Leon Kossoff’s work is inherently autobiographical. Constantly influenced by his surroundings, friends and family, the familiarity of Kossoff’s subjects are crucial to the artist’s practice of close-looking. Kossoff explored around his north London studio, painting streets, churches and stations, along with a small circle of sitters that reappear again and again in his works. The artist was born in London to a Russian-Jewish immigrant family, and is the only member of the ‘School of London’ painters– Frank Auerbach, Lucian Freud, Francis Bacon, R.B. Kitaj and Michael Andrews – to have actually been born in London.

Maybe due to the personal nature of his subjects and the emotional investment in the physical act of creation, Kossoff laboured with the artistic process, reflecting that 'I try to recreate the pictorial image. I struggle for truth... How hard it is to paint! I can spend years on a painting and months on a drawing... Nothing comes easily to me. I go on until the picture becomes a mutation, a miracle, something unexpected, even by me. Then it is finished.' (Leon Kossoff cited in interview with N.G. Stone, in: 'The Artist & the Community', The Jewish Chronicle, 27 November 1959). However, the present work belies this artistic struggle and exudes a fluid confidence and a refined and original style.

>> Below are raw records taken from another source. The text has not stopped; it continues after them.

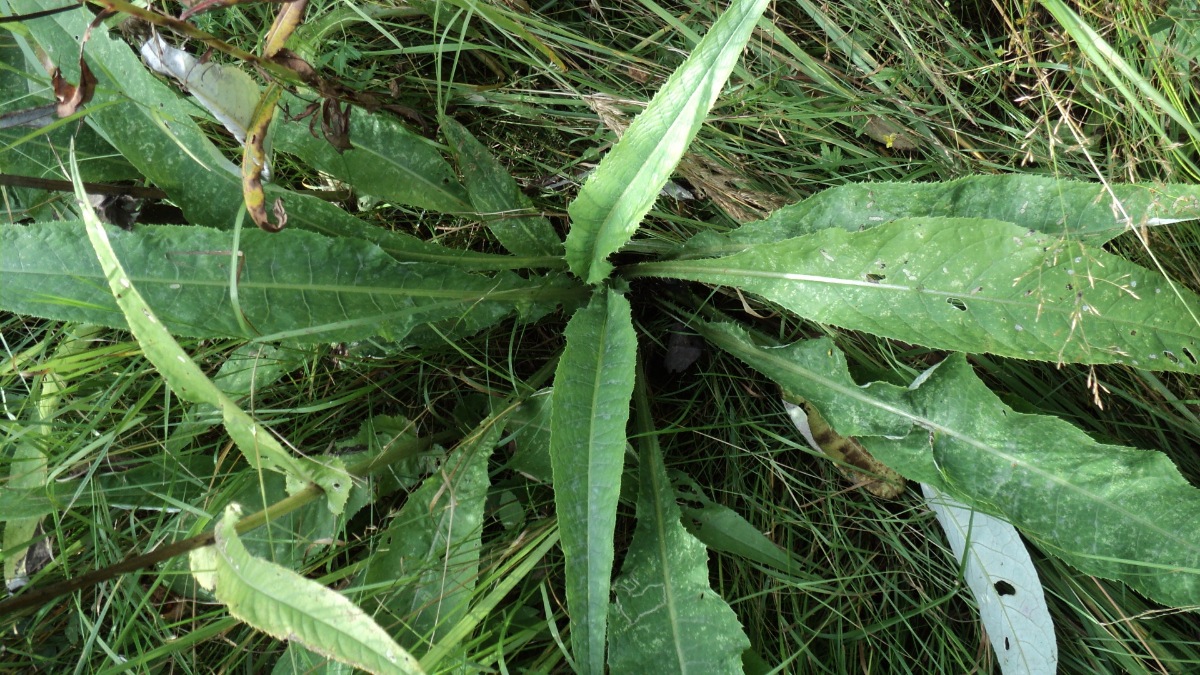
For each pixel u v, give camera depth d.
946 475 0.53
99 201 0.49
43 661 0.53
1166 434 0.59
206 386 0.39
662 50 0.65
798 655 0.57
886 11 0.61
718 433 0.61
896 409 0.54
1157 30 0.53
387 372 0.58
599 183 0.50
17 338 0.58
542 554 0.51
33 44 0.48
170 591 0.55
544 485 0.58
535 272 0.61
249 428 0.41
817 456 0.60
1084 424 0.59
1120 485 0.50
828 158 0.63
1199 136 0.43
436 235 0.61
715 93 0.44
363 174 0.55
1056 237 0.48
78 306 0.45
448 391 0.59
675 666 0.50
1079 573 0.56
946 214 0.53
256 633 0.54
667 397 0.62
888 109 0.62
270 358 0.55
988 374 0.60
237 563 0.39
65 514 0.51
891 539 0.58
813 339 0.56
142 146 0.49
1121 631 0.55
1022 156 0.61
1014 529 0.55
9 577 0.53
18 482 0.53
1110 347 0.49
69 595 0.54
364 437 0.56
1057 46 0.58
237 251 0.44
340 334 0.50
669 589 0.52
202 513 0.49
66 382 0.55
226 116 0.46
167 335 0.38
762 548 0.57
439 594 0.51
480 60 0.65
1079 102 0.57
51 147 0.51
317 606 0.37
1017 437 0.52
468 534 0.52
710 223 0.63
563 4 0.66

The work portrays one of Kossoff’s most interesting and regular sitters – the Romanian refugee and political writer Sonia Husid. In the Beginning was Fear, 1964 and They Sacrifice to Moloch, 1967 were both written by Husid under the pseudonym N.M. Seedo. Dating from 1965, this extraordinary and evocative portrait was acquired directly from the artist by Heinz Propper, who was a close friend of Leon for over seventy years. Heinz Propper sat for the artist over three decades, and Kossoff produced many portraits showing the changing and developing observations of his friend, though Kossoff once said that no matter many times he painted Heinz, he was never quite able to catch his likeness.

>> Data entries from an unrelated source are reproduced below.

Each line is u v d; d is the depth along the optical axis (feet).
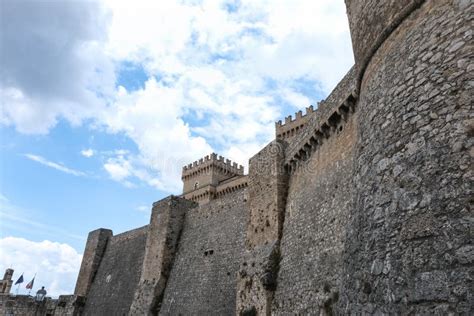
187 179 281.13
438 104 25.26
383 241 26.27
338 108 60.18
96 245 185.26
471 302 19.15
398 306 23.21
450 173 22.82
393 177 27.25
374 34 35.01
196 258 118.83
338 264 53.31
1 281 212.02
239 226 110.22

With his fellow student and friend Frank Auerbach, Kossoff developed a painterly style employing thickly applied layers of paint that are extensively reworked to reveal the closely observed facial features of his subjects. Consequently, the formal elements of Head of Seedo seem to writhe and move in the light as the viewer moves across the rough, undulating surface. Kossoff’s masterful handling of paint toes the line between sculpture and painting, the board is thick with impasto paint that has been scraped, whirled and gouged into, creating a surface rich with animation and feeling. Kossoff’s portraits required immense commitment from both artist and sitter, with the whole process taking months at a time. Kossoff would scrape everything off the board after each sitting, repeating the whole process over and over again until the final product was achieved.

Intimate and up-close, Head of Seedo is simultaneously introspective and atmospheric. Up close, any facial features appear indistinguishable from the complex swirls of oil paint. Kossoff intermingles black and maroon, creating a sense of rich depth and shadow reminiscent of Caravaggio’s employment of chiaroscuro. This close scale is indicative of Kossoff’s work, and produces an intimate, beguiling and almost disorientating visual description of a face that Kossoff clearly knew so well.